The Fourth Commandment
Week 5
Posting every Tuesday at 3PM CST
Honor your father and your mother.
What does this mean?
We should fear and love God so that we do not despise or anger our parents and other authorities, but honor them, serve and obey them, love and cherish them.
Small Catechism
To the position of fatherhood and motherhood God has given special distinction above all positions that are beneath it: He does not simply command us to love our parents, but to honor them. … Honor includes not only love, but also modesty, humility, and submission to a majesty hidden in them.
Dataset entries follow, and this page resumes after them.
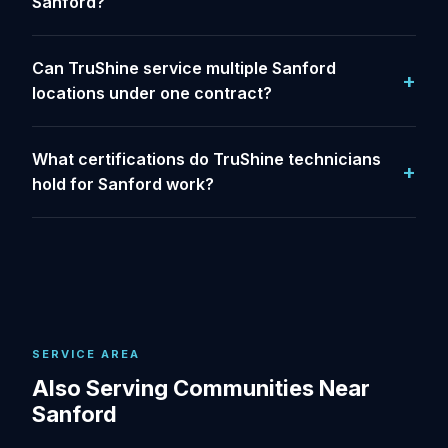
Sanford?
Can TruShine service multiple Sanford
locations under one contract?
What certifications do TruShine technicians
hold for Sanford work?
SERVICE AREA
Also Serving Communities Near
Sanford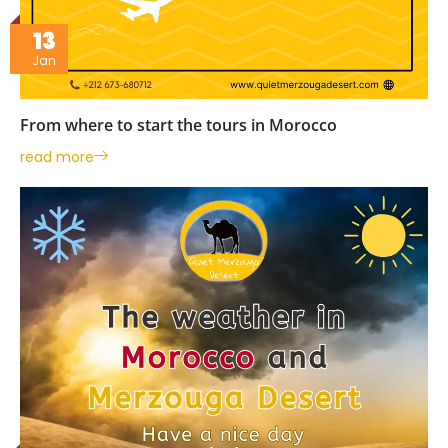
13
Jan
From where to start the tours in Morocco
read more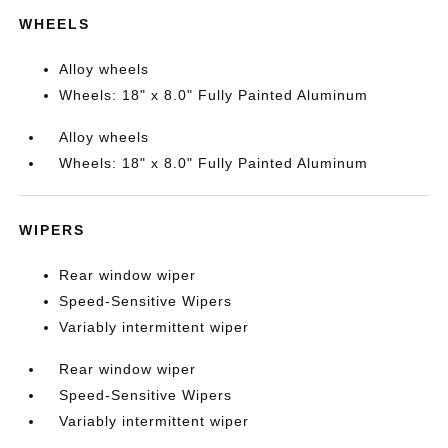
WHEELS
Alloy wheels
Wheels: 18" x 8.0" Fully Painted Aluminum
Alloy wheels
Wheels: 18" x 8.0" Fully Painted Aluminum
WIPERS
Rear window wiper
Speed-Sensitive Wipers
Variably intermittent wiper
Rear window wiper
Speed-Sensitive Wipers
Variably intermittent wiper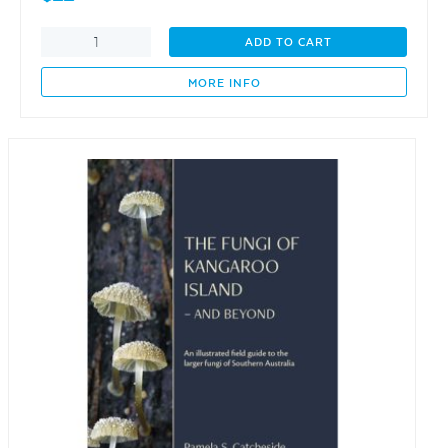
Awesome
ADD TO CART
Earthlings
-
MORE INFO
An
ABC
quantity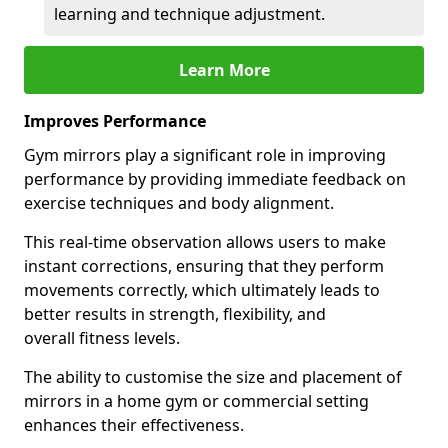
learning and technique adjustment.
Learn More
Improves Performance
Gym mirrors play a significant role in improving
performance by providing immediate feedback on
exercise techniques and body alignment.
This real-time observation allows users to make
instant corrections, ensuring that they perform
movements correctly, which ultimately leads to
better results in strength, flexibility, and
overall fitness levels.
The ability to customise the size and placement of
mirrors in a home gym or commercial setting
enhances their effectiveness.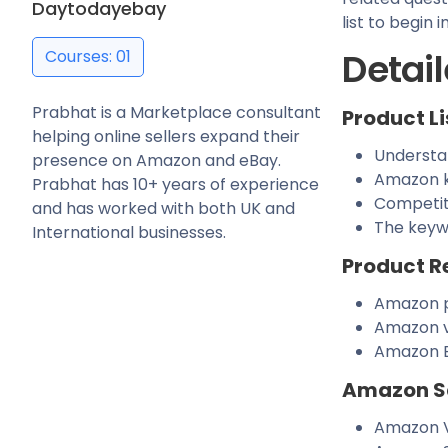
Daytodayebay
list to begin
Detail
Courses: 01
Prabhat is a Marketplace consultant
Product Li
helping online sellers expand their
Understa
presence on Amazon and eBay.
Amazon k
Prabhat has 10+ years of experience
Competit
and has worked with both UK and
The keyw
International businesses.
Product R
Amazon p
Amazon v
Amazon E
Amazon S
Amazon V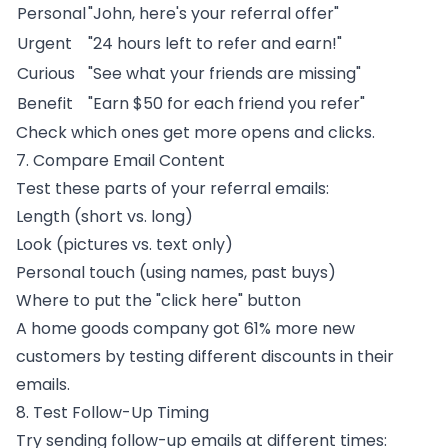
Personal
"John, here's your referral offer"
Urgent
"24 hours left to refer and earn!"
Curious
"See what your friends are missing"
Benefit
"Earn $50 for each friend you refer"
Check which ones get more opens and clicks.
7. Compare Email Content
Test these parts of your
referral emails
:
Length (short vs. long)
Look (pictures vs. text only)
Personal touch (using names, past buys)
Where to put the "click here" button
A home goods company got 61% more new
customers by testing different discounts in their
emails.
8. Test Follow-Up Timing
Try sending follow-up emails at different times: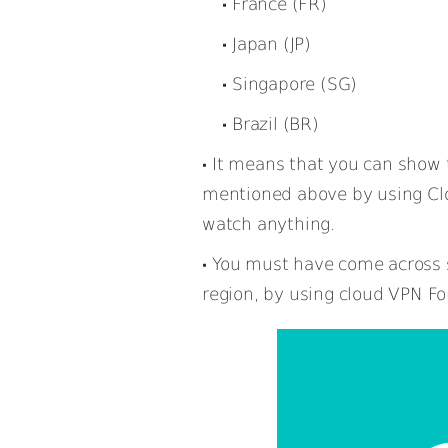
France (FR)
Japan (JP)
Singapore (SG)
Brazil (BR)
It means that you can show t
mentioned above by using Cl
watch anything.
You must have come across s
region, by using cloud VPN Fo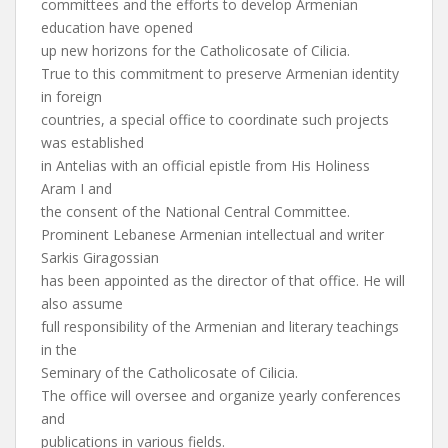
committees and the efforts to develop Armenian
education have opened
up new horizons for the Catholicosate of Cilicia.
True to this commitment to preserve Armenian identity
in foreign
countries, a special office to coordinate such projects
was established
in Antelias with an official epistle from His Holiness
Aram I and
the consent of the National Central Committee.
Prominent Lebanese Armenian intellectual and writer
Sarkis Giragossian
has been appointed as the director of that office. He will
also assume
full responsibility of the Armenian and literary teachings
in the
Seminary of the Catholicosate of Cilicia.
The office will oversee and organize yearly conferences
and
publications in various fields.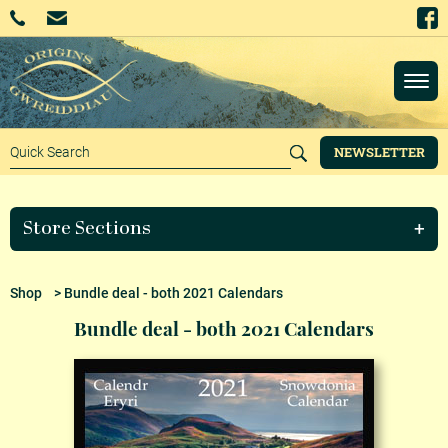
NEWSLETTER
Store Sections
Shop
> Bundle deal - both 2021 Calendars
Bundle deal - both 2021 Calendars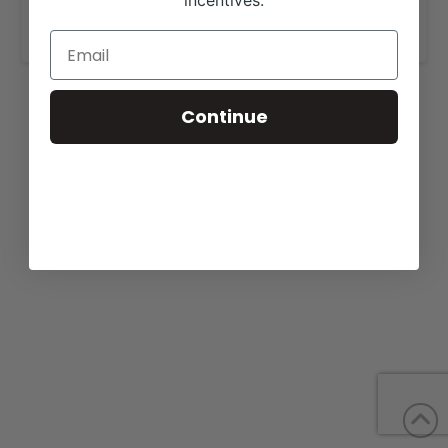
incentives.
www.whitestonefarm.com
.
Continue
Honor requires not only that parents be addressed kindly and with reverence, but also that, both in the heart and with the body, we demonstrate that we value them very highly, and that, next to God, we regard them as the very highest.
Large Catechism I 105–107
In this commandment belongs a further statement about all kinds of obedience to persons in authority who have to command and to govern. For all authority flows and is born from the authority of parents. Where a father is unable alone to educate his ‹rebellious and irritable› child, he uses a schoolmaster to teach the child. If he is too weak, he gets the help of friends and neighbors. If he departs this life, he delegates and confers his authority and government upon others who are appointed for the purpose.
Large Catechism I 141
The same should also be said about obedience to civil government. … Here “father” is not one person from a single family, but it means the many people the father has as tenants, citizens, or subjects. Through them, as through our parents, God gives to us food, house and home, protection, and security. They bear such name and title with all honor as their highest dignity that it is our duty to honor them and to value them greatly as the dearest treasure and the most precious jewel upon earth.
Large Catechism I 150
Besides these there are still spiritual fathers. … The only ones called spiritual fathers are those who govern and guide us by God’s Word. In this sense, St. Paul boasts his fatherhood in 1 Corinthians 4:15, where he says, “I became your father in Christ Jesus through the gospel.” Now, since they are fathers, they are entitled to their honor, even above all others.